__Texte proposé__:
--
« L’horreur n’est pas montrable »

Entretien d'Olivier Barlet avec Samba Félix N'Diaye, cinéaste

Paris, juin 2000
Print Friendly, PDF & Email

Le cinéaste sénégalais Samba Félix Ndiaye a été invité par Fest’Africa à réaliser un documentaire sur l’événement Rwanda 2000. Cela ne pouvait que lui poser crûment la question de la représentation des traces du génocide.

Peut-on montrer l’horreur ? Pour ton regard de cinéaste, peut-on imposer des visions d’horreur à des spectateurs sans les prendre en otages ?
La question comporte la réponse ! Et le problème qu’on a eu là-bas était de savoir si on peut filmer les charniers, des êtres humains qui méritent le respect, surtout quand ils sont morts… De plus, la tradition africaine n’a pas cette muséologie de la mort : pour des gens de tendance animiste, tant que les morts ne dorment pas en paix, les êtres vivants humains ne dormiront pas en paix. Donc ils seront hantés. En puis enfin il y a la question de l’approche : j’ai vu des délégations arriver par cars, avec des appareils photo, avec des vidéos numériques, qui filmaient en gros plans des cadavres… Peut-être se protégeaient-ils ? Je n’en sais rien, mais il y avait à côté des bonnes sœurs, des jeunes gens, des vieillards qui pleuraient, par dépit, par horreur… Nous y sommes retournés, deux ou trois fois, sur chaque site, et ne pouvions trouver le bon accent, le bon point de vue. A un moment donné, on a pris un miroir et on s’est filmés, dans le charnier, parce qu’on s’est dit qu’on ne peut pas montrer ça de l’extérieur sans manipuler, sans prendre en otage. Et en dehors du fait que je sois Africain, et que je réclame des sépultures dignes pour ces morts, je dis que dans la situation actuelle, économique, politique et sociale, si le Rwanda continue à exposer ses morts dans les églises, c’est que quelque part (même si l’on essaie de répondre à la question négationniste et à la nécessité des témoignages, je pense qu’il y a d’autres manières de le faire), pour profiter de la mauvaise conscience, l’Etat rwandais prend en otage ses morts.
--
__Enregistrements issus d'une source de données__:
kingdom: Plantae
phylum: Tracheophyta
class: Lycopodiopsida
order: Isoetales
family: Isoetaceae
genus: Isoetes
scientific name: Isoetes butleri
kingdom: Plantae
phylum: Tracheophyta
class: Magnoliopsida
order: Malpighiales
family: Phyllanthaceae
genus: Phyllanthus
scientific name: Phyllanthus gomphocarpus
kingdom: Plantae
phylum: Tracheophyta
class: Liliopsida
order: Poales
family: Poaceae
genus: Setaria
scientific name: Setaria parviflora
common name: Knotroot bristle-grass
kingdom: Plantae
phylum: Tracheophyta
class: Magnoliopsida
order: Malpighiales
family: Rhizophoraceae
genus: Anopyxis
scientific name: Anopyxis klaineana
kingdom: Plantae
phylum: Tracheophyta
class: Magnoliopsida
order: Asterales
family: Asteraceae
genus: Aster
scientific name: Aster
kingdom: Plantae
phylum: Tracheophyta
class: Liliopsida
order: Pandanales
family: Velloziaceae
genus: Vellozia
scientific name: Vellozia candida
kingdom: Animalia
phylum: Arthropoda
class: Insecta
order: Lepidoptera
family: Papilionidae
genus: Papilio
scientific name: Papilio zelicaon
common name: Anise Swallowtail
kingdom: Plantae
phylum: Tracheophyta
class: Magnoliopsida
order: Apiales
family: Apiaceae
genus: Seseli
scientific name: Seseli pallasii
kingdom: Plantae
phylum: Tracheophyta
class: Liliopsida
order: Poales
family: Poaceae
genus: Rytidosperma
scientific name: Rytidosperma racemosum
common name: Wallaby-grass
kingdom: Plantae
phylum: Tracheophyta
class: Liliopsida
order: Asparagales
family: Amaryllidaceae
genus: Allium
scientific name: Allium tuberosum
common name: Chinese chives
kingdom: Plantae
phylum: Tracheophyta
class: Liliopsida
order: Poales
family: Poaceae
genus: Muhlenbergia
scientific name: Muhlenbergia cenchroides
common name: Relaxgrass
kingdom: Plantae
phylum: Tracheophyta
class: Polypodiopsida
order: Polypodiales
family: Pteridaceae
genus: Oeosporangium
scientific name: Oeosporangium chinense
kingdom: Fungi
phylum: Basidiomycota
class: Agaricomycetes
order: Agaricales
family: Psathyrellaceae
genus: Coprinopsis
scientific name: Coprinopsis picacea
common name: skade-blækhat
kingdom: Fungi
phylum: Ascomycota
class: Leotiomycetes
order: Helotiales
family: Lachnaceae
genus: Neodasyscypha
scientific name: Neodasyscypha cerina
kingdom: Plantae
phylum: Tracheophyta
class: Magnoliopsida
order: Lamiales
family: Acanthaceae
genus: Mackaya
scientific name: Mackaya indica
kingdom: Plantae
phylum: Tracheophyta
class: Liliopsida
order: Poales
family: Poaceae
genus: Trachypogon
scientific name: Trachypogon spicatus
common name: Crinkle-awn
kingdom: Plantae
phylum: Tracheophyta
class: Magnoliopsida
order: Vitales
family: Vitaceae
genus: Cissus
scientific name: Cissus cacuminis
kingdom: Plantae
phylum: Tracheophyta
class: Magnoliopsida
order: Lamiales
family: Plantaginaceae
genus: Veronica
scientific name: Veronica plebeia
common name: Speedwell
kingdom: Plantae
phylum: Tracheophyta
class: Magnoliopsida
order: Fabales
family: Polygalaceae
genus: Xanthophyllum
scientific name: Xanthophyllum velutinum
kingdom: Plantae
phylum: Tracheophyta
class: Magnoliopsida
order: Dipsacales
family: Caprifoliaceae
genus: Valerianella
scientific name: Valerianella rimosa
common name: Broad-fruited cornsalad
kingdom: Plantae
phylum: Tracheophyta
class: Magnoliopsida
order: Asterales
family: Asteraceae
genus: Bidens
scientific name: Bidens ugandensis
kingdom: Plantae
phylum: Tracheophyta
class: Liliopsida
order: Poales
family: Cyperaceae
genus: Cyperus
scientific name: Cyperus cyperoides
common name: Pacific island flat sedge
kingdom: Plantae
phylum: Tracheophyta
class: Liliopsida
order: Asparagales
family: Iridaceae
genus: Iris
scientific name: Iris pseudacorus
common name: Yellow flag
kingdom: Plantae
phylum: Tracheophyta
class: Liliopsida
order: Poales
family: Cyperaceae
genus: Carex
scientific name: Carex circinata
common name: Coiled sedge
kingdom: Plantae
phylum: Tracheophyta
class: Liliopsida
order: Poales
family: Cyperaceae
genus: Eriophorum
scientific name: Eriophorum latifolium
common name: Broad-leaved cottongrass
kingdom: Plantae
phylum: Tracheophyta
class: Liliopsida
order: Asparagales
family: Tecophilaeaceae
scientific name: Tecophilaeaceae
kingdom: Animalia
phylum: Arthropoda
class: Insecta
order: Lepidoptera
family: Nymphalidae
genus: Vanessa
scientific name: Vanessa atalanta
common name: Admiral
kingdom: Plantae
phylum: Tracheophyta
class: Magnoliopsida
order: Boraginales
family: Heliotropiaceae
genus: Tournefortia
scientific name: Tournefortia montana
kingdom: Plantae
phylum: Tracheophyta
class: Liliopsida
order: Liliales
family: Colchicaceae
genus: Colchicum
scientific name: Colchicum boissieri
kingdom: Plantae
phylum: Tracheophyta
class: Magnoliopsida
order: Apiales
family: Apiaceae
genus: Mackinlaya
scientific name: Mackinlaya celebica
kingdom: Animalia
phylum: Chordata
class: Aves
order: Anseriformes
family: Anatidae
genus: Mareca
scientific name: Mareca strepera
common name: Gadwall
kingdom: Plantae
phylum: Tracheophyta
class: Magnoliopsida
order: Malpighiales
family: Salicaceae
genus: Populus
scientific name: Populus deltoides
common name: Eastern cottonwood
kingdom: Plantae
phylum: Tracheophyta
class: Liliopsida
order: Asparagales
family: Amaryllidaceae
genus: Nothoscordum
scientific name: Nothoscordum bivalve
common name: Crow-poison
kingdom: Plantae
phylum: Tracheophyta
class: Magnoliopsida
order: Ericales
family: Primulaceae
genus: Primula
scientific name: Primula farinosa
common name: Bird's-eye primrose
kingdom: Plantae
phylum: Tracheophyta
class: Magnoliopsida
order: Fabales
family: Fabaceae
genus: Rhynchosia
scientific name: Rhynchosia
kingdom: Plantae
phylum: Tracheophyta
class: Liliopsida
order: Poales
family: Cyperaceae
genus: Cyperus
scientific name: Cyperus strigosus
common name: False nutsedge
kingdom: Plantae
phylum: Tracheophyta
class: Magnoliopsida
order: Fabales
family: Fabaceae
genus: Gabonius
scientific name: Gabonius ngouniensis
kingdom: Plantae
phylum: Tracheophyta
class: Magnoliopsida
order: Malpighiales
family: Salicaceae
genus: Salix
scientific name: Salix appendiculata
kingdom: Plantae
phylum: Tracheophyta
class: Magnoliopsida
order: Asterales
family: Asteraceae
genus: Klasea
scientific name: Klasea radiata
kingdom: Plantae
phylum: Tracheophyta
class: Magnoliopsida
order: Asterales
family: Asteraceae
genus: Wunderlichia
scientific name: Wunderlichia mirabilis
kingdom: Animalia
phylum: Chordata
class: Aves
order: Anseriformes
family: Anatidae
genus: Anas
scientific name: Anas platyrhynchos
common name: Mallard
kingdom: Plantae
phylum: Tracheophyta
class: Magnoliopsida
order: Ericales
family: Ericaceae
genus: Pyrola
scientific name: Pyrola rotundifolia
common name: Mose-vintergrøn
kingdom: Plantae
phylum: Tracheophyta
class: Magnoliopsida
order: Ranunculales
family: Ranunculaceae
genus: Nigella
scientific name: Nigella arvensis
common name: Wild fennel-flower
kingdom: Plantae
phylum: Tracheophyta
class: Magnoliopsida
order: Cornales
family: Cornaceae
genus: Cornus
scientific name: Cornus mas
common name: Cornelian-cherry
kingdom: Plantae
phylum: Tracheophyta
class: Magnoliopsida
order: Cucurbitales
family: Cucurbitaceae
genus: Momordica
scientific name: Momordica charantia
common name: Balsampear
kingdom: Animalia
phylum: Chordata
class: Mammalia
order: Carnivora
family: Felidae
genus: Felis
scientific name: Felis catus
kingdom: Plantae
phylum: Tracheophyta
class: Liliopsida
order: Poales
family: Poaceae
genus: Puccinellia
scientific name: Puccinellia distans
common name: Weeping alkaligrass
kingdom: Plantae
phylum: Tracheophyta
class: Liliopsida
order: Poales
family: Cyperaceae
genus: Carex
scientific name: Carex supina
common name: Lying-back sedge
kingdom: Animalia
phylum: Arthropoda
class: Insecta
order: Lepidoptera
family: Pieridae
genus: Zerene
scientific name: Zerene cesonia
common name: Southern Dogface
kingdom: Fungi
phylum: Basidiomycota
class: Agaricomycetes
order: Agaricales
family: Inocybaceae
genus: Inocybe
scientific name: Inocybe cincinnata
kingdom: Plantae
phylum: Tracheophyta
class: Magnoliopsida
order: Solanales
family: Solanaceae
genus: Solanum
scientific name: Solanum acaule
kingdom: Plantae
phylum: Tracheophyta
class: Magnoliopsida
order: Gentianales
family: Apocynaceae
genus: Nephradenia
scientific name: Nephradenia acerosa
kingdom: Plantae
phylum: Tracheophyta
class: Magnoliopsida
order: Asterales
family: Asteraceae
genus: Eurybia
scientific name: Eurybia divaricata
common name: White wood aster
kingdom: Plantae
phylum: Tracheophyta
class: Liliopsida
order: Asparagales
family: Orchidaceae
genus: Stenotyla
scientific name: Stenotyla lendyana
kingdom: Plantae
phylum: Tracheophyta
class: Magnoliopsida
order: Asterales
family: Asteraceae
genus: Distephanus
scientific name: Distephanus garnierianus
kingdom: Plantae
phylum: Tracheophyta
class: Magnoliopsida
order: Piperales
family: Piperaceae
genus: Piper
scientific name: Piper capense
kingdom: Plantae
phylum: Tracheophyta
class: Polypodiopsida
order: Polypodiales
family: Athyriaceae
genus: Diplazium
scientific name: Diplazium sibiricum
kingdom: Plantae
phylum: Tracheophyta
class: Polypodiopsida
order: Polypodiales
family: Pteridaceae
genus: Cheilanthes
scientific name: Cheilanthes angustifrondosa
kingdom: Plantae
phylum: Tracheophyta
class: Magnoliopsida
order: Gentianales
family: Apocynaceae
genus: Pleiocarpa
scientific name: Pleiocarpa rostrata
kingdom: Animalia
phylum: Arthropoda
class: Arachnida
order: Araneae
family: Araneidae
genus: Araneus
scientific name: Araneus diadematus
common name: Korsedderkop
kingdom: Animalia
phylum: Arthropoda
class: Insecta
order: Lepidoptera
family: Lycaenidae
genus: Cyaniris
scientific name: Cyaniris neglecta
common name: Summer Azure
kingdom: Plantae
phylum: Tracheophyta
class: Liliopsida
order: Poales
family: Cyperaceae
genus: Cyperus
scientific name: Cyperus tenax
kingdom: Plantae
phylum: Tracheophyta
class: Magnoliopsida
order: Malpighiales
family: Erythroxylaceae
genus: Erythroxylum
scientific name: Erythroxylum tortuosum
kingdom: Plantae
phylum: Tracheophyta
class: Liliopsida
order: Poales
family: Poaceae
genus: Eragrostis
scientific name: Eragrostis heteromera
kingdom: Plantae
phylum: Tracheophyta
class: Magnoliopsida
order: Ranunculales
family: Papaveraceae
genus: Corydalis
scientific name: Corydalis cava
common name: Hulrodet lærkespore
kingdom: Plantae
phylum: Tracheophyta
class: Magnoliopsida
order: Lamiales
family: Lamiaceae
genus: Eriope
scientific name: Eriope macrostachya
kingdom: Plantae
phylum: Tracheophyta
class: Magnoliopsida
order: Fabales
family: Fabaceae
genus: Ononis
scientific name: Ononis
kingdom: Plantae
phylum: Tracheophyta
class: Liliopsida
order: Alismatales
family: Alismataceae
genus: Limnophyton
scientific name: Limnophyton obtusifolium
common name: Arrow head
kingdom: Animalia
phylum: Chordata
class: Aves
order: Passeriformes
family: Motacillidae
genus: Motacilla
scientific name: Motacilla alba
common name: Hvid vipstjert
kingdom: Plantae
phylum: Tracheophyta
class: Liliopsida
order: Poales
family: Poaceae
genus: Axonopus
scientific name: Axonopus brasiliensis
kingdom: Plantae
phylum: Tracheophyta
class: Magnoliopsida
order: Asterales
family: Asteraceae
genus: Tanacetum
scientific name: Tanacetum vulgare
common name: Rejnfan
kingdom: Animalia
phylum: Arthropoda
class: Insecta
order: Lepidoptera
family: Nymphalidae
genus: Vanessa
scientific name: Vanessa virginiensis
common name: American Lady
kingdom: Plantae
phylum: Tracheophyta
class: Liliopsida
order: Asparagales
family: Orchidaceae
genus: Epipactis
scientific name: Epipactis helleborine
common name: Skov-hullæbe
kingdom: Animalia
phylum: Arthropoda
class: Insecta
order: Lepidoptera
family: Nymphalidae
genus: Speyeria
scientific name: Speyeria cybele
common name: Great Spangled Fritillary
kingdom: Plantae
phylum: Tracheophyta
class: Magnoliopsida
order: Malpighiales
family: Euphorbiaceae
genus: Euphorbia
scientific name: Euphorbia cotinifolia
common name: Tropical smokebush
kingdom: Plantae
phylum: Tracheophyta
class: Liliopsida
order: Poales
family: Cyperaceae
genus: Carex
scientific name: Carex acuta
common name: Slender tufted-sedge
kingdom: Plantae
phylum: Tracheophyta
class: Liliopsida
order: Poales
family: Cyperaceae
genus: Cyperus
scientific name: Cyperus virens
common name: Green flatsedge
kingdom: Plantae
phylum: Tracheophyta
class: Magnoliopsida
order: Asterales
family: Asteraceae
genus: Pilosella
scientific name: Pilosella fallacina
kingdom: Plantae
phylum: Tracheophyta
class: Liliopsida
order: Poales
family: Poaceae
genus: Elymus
--
__Consignes__:
A: Reprenez le passage de l'entretien allant de "Entretien d'Olivier Barlet" jusqu'à "traces du génocide.", en remplaçant "cinéaste" par "réalisateur".
B: Recopiez à l'identique les enregistrements, de la ligne contenant "scientific name: Wunderlichia mirabilis" jusqu'à la ligne contenant "scientific name: Inocybe cincinnata", ces deux lignes comprises.
L'entretien et les enregistrements proviennent de sources distinctes.

__Corrigé__:
A:
Entretien d'Olivier Barlet avec Samba Félix N'Diaye, réalisateur

Paris, juin 2000
Print Friendly, PDF & Email

Le réalisateur sénégalais Samba Félix Ndiaye a été invité par Fest’Africa à réaliser un documentaire sur l’événement Rwanda 2000. Cela ne pouvait que lui poser crûment la question de la représentation des traces du génocide.

B:
scientific name: Wunderlichia mirabilis
kingdom: Animalia
phylum: Chordata
class: Aves
order: Anseriformes
family: Anatidae
genus: Anas
scientific name: Anas platyrhynchos
common name: Mallard
kingdom: Plantae
phylum: Tracheophyta
class: Magnoliopsida
order: Ericales
family: Ericaceae
genus: Pyrola
scientific name: Pyrola rotundifolia
common name: Mose-vintergrøn
kingdom: Plantae
phylum: Tracheophyta
class: Magnoliopsida
order: Ranunculales
family: Ranunculaceae
genus: Nigella
scientific name: Nigella arvensis
common name: Wild fennel-flower
kingdom: Plantae
phylum: Tracheophyta
class: Magnoliopsida
order: Cornales
family: Cornaceae
genus: Cornus
scientific name: Cornus mas
common name: Cornelian-cherry
kingdom: Plantae
phylum: Tracheophyta
class: Magnoliopsida
order: Cucurbitales
family: Cucurbitaceae
genus: Momordica
scientific name: Momordica charantia
common name: Balsampear
kingdom: Animalia
phylum: Chordata
class: Mammalia
order: Carnivora
family: Felidae
genus: Felis
scientific name: Felis catus
kingdom: Plantae
phylum: Tracheophyta
class: Liliopsida
order: Poales
family: Poaceae
genus: Puccinellia
scientific name: Puccinellia distans
common name: Weeping alkaligrass
kingdom: Plantae
phylum: Tracheophyta
class: Liliopsida
order: Poales
family: Cyperaceae
genus: Carex
scientific name: Carex supina
common name: Lying-back sedge
kingdom: Animalia
phylum: Arthropoda
class: Insecta
order: Lepidoptera
family: Pieridae
genus: Zerene
scientific name: Zerene cesonia
common name: Southern Dogface
kingdom: Fungi
phylum: Basidiomycota
class: Agaricomycetes
order: Agaricales
family: Inocybaceae
genus: Inocybe
scientific name: Inocybe cincinnata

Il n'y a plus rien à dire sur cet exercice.